The question only matters because Mr Munro is the Inland Revenue chief charged with rewriting the country's tax laws to make them more comprehensible to the average taxpayer; or to his accountant, at any rate. In this world, words do count. Money hangs on them.
Last week, Mr Munro was advertising for private-sector tax wizards to join his pounds 25m project in a comfortable eighth-floor eyrie in Aldwych, central London, hard by the Bush House headquarters of the BBC World Service. He is willing to pay up to pounds 40,000 a year, and pitches his appeal at fans of Lewis Carroll whose opening of "Jabberwocky" ("Twas brillig and the slithy toves...") is praised as "nonsense, but brilliant nonsense."
Much the same could be said of the advertisement, which promises would- be tax-law scribes "the opportunity to play an influential role in a prestigious project that will be a major CV builder for someone with your ambition". Maybe the first intake will be given the work of cutting out junk English in further job offers.
Officially, Mr Munro, a 49-year-old Wallasey man and a historian rather than a literary enthusiast, is Director of the Inland Revenue Tax Simplification Project. Not perhaps the catchiest of titles, in the circumstances. The staff prefer to call themselves the rewrite team. Up to strength, the Simplificators will number 40 at most, only half a dozen of them coming from the private sector at any one time, and certainly on nothing more than a two-year contract. Two hundred hopefuls have so far applied.
Yet their brief is colossal: to turn the 6,000 pages of tax law into understandable English over the next five years, a task akin to rewriting War and Peace half a dozen times, but with the added burden of persuading MPs that their version is acceptable.
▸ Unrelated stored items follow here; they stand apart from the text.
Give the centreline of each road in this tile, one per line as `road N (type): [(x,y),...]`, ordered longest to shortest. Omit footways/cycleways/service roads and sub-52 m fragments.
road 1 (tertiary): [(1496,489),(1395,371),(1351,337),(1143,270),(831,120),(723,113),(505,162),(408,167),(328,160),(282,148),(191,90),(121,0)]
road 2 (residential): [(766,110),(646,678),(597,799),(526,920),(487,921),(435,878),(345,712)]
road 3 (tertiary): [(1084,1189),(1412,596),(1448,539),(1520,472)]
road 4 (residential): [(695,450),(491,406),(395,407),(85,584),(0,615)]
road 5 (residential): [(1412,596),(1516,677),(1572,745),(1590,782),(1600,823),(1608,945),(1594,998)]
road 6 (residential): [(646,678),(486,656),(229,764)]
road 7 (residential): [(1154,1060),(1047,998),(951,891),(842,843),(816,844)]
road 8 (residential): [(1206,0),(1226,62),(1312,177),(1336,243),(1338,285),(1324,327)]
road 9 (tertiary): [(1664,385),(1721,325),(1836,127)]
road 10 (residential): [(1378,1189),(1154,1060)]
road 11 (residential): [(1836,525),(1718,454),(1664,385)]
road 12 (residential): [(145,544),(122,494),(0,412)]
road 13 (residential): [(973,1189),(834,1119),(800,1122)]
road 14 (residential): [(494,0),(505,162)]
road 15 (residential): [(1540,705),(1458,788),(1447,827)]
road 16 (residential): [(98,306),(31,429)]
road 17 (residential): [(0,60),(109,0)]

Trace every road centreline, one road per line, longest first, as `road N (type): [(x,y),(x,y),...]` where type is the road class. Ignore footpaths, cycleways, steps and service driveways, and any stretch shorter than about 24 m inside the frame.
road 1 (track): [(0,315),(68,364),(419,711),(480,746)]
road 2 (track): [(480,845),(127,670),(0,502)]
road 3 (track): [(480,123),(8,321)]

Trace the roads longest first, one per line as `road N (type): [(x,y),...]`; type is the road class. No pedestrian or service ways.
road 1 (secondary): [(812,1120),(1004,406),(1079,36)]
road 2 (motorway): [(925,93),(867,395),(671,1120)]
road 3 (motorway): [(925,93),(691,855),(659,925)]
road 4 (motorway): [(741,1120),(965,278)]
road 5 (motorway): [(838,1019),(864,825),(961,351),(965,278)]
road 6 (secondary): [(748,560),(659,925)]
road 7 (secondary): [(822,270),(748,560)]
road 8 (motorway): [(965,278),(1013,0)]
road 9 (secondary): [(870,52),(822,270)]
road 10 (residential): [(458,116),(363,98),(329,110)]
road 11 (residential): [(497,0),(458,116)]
The project began as an unpredicted back-bench revolt by Tory MPs during consideration of a Finance Bill last year. It now has all-party support, and will probably be implemented by degrees, beginning with understandable tax rules for the self-employed.
Mr Munro sets his Simplificators two objectives. "We must rewrite the language of the tax laws into plain English, to make it as clear and simple to understand as we possibly can." The second? "We must also retain the effect of the existing law." Ah, yes. Do not expect to pay less simply because you understand what the Revenue wants.
Is that clear?
Mr Munro's department gets to grips with Section 54 (5) of the Taxes Management Act.
Before: The references in this section to an agreement being come to with an appellant and the giving of notice or notification to or by an appellant include references to an agreement being come to with, and the giving of notice of notification to or by, a person acting on behalf of the appellant in relation to the appeal (a)
After: "The inspector" includes any officer of the Board authorised to deal with the matter.